Het middel kan niet tot cassatie leiden. Dit behoeft, gezien art. 81, eerste lid, RO, geen nadere motivering nu het middel niet noopt tot beantwoording van rechtsvragen in het belang van de rechtseenheid of de rechtsontwikkeling.

3.Beoordeling van het tweede middel

3.1.
Het middel klaagt ten aanzien van het onder 3 bewezenverklaarde dat de bewezenverklaring onvoldoende met redenen is omkleed, nu uit de door het Hof gebezigde bewijsmiddelen niet zonder meer kan volgen dat de verdachte [verbalisant 3] heeft bedreigd met zware mishandeling.
3.2.1.
Ten laste van de verdachte is onder 3 bewezenverklaard dat:
"hij op 30 november 2014 te Putten,
- [verbalisant 3] (hoofdagent van politie Eenheid Oost-Nederland) heeft bedreigd met zware mishandeling, immers heeft verdachte opzettelijk dreigend (in een feesttent aan de van Geenstraat)

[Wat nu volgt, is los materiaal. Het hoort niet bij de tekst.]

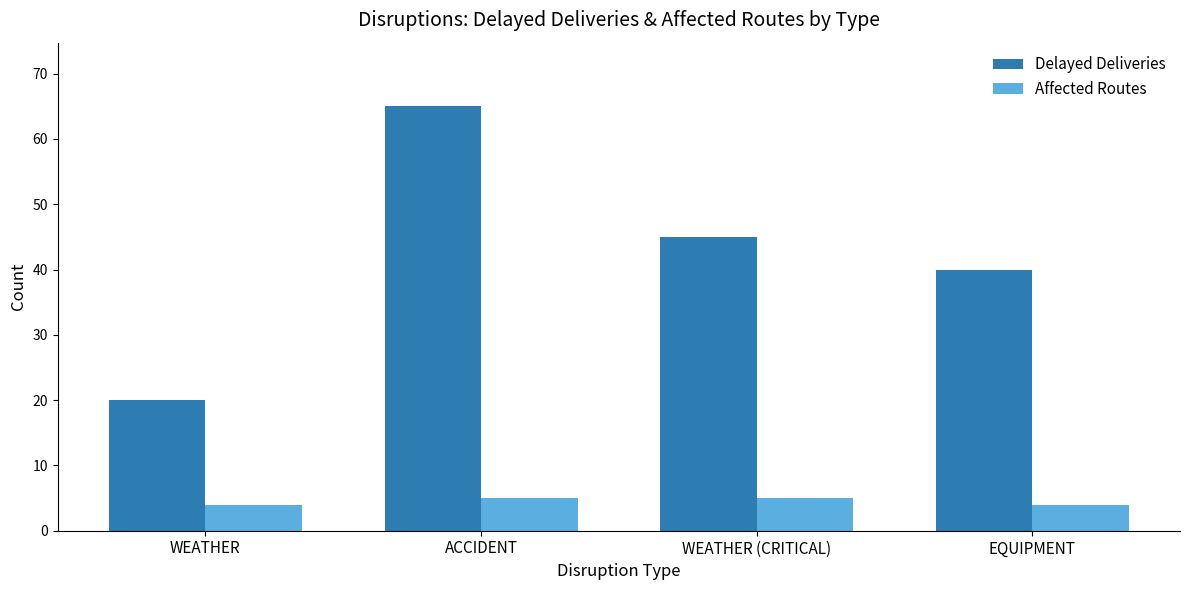

What position from the right is WEATHER (CRITICAL)?

2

- een gevechtshouding tegen [verbalisant 3] aangenomen en een slaande beweging met de vuist in de richting van het hoofd van [verbalisant 3] gemaakt."
3.2.2.
Deze bewezenverklaring steunt op de volgende bewijsmiddelen:
"7. Het in de wettelijke vorm opgemaakte proces-verbaal van bevindingen van politie Eenheid Oost-Nederland, proces-verbaalnummer PL0600-2014193743-4, d.d. 30 november 2014 opgemaakt en ondertekend door [verbalisant 3], hoofdagent van politie (pagina's 300 en 301 van het politiedossier), voor zover - zakelijk weergegeven - inhoudende:
als relaas van verbalisant [verbalisant 3]:
Op zondag 30 november 2014 kwam ik ter plaatse bij de partytent aan de van Geenstraat te Putten. (...) Ik, verbalisant, ben samen met collega's [verbalisant 2], [verbalisant 4] en [verbalisant 5] de tent ingelopen. Op dat moment was de sfeer nog prima en voelde ik mij absoluut niet onveilig. (...)
Vervolgens zag ik vanuit mijn linker ooghoek dat een manspersoon met wijd open gesperde ogen in mijn richting liep en tegen mij aan kwam staan. Ik voelde mij hierdoor ernstig bedreigd omdat wij op dat moment geen goede vluchtweg hadden. Ik herkende deze persoon later als de aangehouden verdachte [betrokkene 1]. Ik zag dat meerdere personen het gedrag van verdachte [betrokkene 1] overnamen en dreigend in onze richting kwamen lopen. Ik zag dat verscheidene personen mij en mijn collega's begonnen te duwen. Hierop hebben wij verbalisanten ons in de richting van de hoek verplaatst. (...) Er werd geweld tegen ons gebruikt, wij hadden geen vluchtweg en nog niet genoeg collega's om de groep onder controle te krijgen. Ik zag dat een manspersoon, naar later bleek te zijn [verdachte], met twee gebalde vuisten een gevechtshouding aannam. Ik zag dat verdachte [verdachte] mij in mijn ogen keek en een slaande beweging met zijn rechter vuist in de richting van mijn hoofd maakte. (...)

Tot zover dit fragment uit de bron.